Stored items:
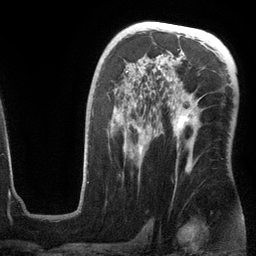
Breast MRI (dynamic contrast-enhanced), one axial slice. Slice 76 of 134 in the series (ordered by position). Cropped to one breast. Dynamic contrast-enhanced series, time point 2 of 6 at this slice position (early post-contrast). 3 T. TE 2.8 ms, TR 6.9 ms. 1.2 mm slice thickness. 256 × 256 image matrix. Female patient.
Annotated regions visible in this slice (semi-automatically segmented with operator editing):
- enhancing-tissue mask used for the functional tumour volume (all voxels passing the contrast-enhancement thresholds inside the analysis volume; usually the tumour): bounding box <83,71,200,182> (left, top, right, bottom; pixels)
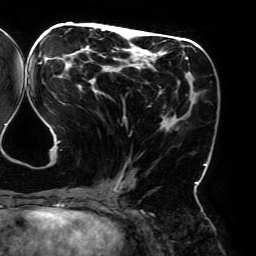
Breast MRI (dynamic contrast-enhanced), one axial slice; slice 82 of 192 in the series (ordered by position); cropped to one breast; dynamic contrast-enhanced series, time point 2 of 6 at this slice position (early post-contrast); 3 T; TE 4.2 ms, TR 7.8 ms; 1.2 mm slice thickness; 256 × 256 image matrix, field of view 240 × 240 mm. Female patient.
Structures marked on this image (semi-automatically segmented with operator editing):
- enhancing-tissue mask used for the functional tumour volume (all voxels passing the contrast-enhancement thresholds inside the analysis volume; usually the tumour): bounding box <39,28,207,195> (left, top, right, bottom; pixels)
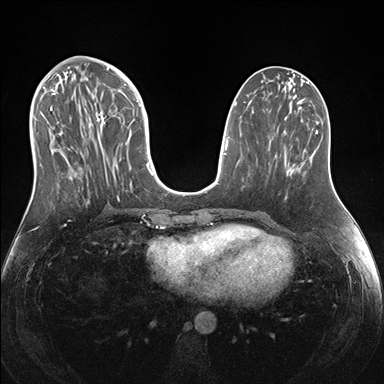
Breast MRI (dynamic contrast-enhanced), one axial slice. Slice 67 of 176 in the series (ordered by position). Dynamic contrast-enhanced series, time point 2 of 7 at this slice position (early post-contrast). 1.5 T. TE 1.5 ms, TR 4.1 ms. 1.1 mm slice thickness. 384 × 384 image matrix, field of view 340 × 340 mm. Female patient.
Outlined on this slice (semi-automatically segmented with operator editing):
- enhancing-tissue mask used for the functional tumour volume (all voxels passing the contrast-enhancement thresholds inside the analysis volume; usually the tumour): bounding box (x1, y1, x2, y2) in pixels: (40, 69, 151, 205)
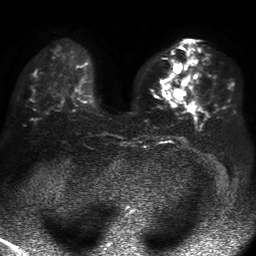
Breast MRI, one axial slice. Position 20 of 50 along the scan axis. Diffusion-weighted series; image 2 of 4 stored at this slice position (different b-values; order by instance number). 1.5 T. 4 mm slice thickness. 256 × 256 image matrix. Female patient.
Annotated regions visible in this slice (outlined manually by an expert reader):
- tumour on diffusion-weighted imaging: bounding box [x1, y1, x2, y2] px = [170, 60, 186, 100]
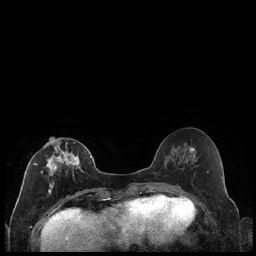
Breast MRI (dynamic contrast-enhanced), one axial slice; slice 87 of 240 in the series (ordered by position); dynamic contrast-enhanced series, time point 2 of 7 at this slice position (early post-contrast); 1.5 T; TE 1.9 ms, TR 4.2 ms; 256 × 256 image matrix, field of view 320 × 320 mm. Female patient.
Outlined on this slice (semi-automatically segmented with operator editing):
- enhancing-tissue mask used for the functional tumour volume (all voxels passing the contrast-enhancement thresholds inside the analysis volume; usually the tumour): bounding box [x1, y1, x2, y2] px = [34, 141, 86, 194]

» **What is required**: In the records above, find the line with "Annotated regions visible in this slice (semi-automatically" and the line with "Structures marked on". Write out exactly those lines and every one between, with no pictures and no other lines.

» **Answer box**:
Annotated regions visible in this slice (semi-automatically segmented with operator editing):
- enhancing-tissue mask used for the functional tumour volume (all voxels passing the contrast-enhancement thresholds inside the analysis volume; usually the tumour): bounding box <83,71,200,182> (left, top, right, bottom; pixels)
Breast MRI (dynamic contrast-enhanced), one axial slice; slice 82 of 192 in the series (ordered by position); cropped to one breast; dynamic contrast-enhanced series, time point 2 of 6 at this slice position (early post-contrast); 3 T; TE 4.2 ms, TR 7.8 ms; 1.2 mm slice thickness; 256 × 256 image matrix, field of view 240 × 240 mm. Female patient.
Structures marked on this image (semi-automatically segmented with operator editing):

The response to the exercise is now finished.